高村さんがパラソルの下で本を読んでいた。
「高村さんは泳がないんですか?」
「日に焼けやすいので、ここにいます。また海にも入りますよ。それに、望と小野くんのお守りもしないといけないので」
「お、お守り……」
優雅に椅子に座って本を読む姿は、様になっている。
デキる男って感じで羨ましいな。
「佳純くん。良かったら、私の隣にいる望も連れて行ってくれませんか?」
隣を見ると、同じく椅子に座って項垂れている望さんがいた。
具合でも悪いのだろうか……。
「望さん?大丈夫ですか?」
望さんと目が合うと、ビクリと望さんは肩を震わせた。
「か、佳純……パーカーを脱いだのか……」
「あ!ごめんなさい!!海に入るから、脱いじゃいました……」
お、怒ってるのかな?
望さんの顔は真っ赤だ。
「俺も行く」
「え、でも、具合大丈夫ですか?顔、真っ赤ですよ?」
「大丈夫だ」
本当に大丈夫なのかな??
「佳純くん、望は体の具合が悪いんじゃなくて、頭の具合が悪いだけなので、そのまま連れてってもらって大丈夫ですよ」
高村さんは相変わらず、望さんに対してSっ気たっぷりだなぁ。
〈獅子尾目線〉
佳純と一緒に海に行くことになった。
海に行くということは、つまり、水着になるってことだ……水着になるってことは、つまり、(上半身だけ)裸になるってことだ。
そんなの、俺の心臓はもつのか……?
いや、本当はすごく見たい。
すごく見たいが、耐えられないと思うのだ。
精神的に。
着替えてきた佳純は、しっかりとパーカーを羽織っていた。
安堵と同時に、すごく残念な気持ちになった。
だが、俺だけならまだしも、小野やほかの男や女がいる中で、佳純のあられのない姿を見られるよりマシだ!!

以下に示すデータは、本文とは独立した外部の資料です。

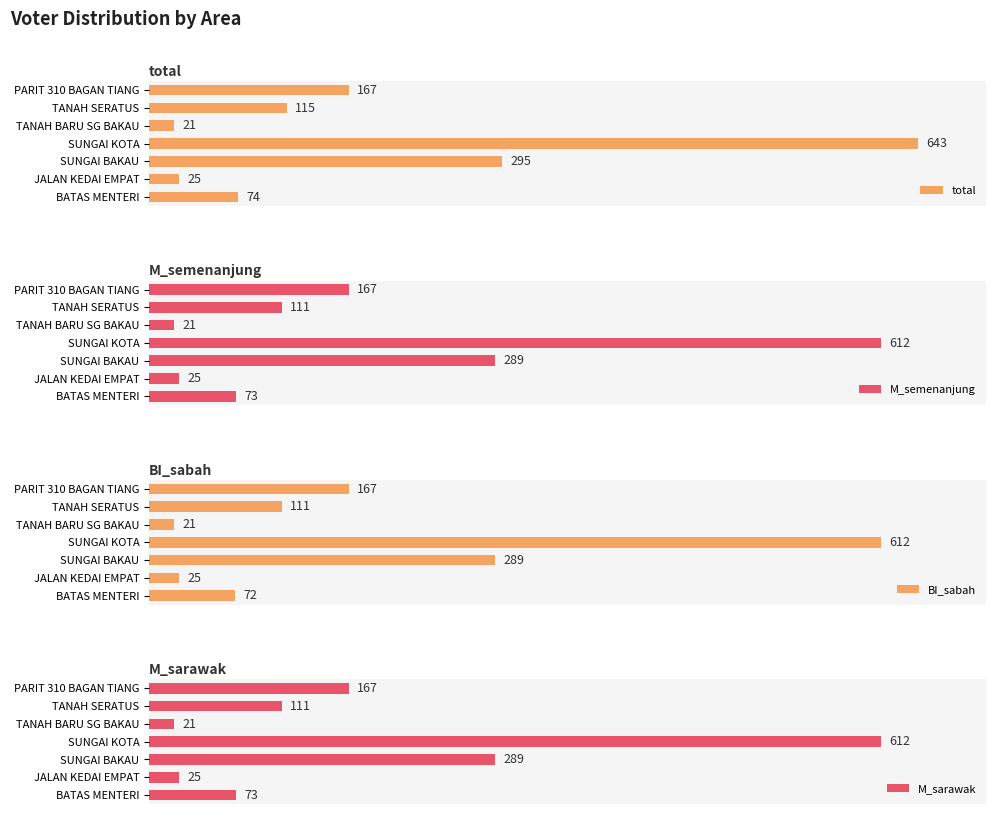

Which series has the widest spread of values?

total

海に入る時は流石にパーカーを脱いだから、白い肌が眩しかった……。
「海、ちょっぴり冷たいですね」
「あぁ……そうだな」
平常心だ。
佳純の裸なんて、別に興味無い。
興味なんて……
腰ぐらいのところまで海に入ると、急に波が佳純の体を押した。
隣にいた俺の体に柔らかな肌の感触がぶつかってきた。
「あっ!ごめんなさい!望さんっ」
「あぁ、大丈夫だ」
大丈夫。俺は平常心を保っている。
鼻から何か温かいものが流れているような気がするが。
「望さん!鼻血が出てますよ!?やっぱり、ぶつけたんじゃないですかっ?」
大丈夫だ、佳純。
鼻血なんて、大したことじゃない。
そう言いたかったが、佳純の肌の感触から手が離せなくて、何も言葉に出せなかった。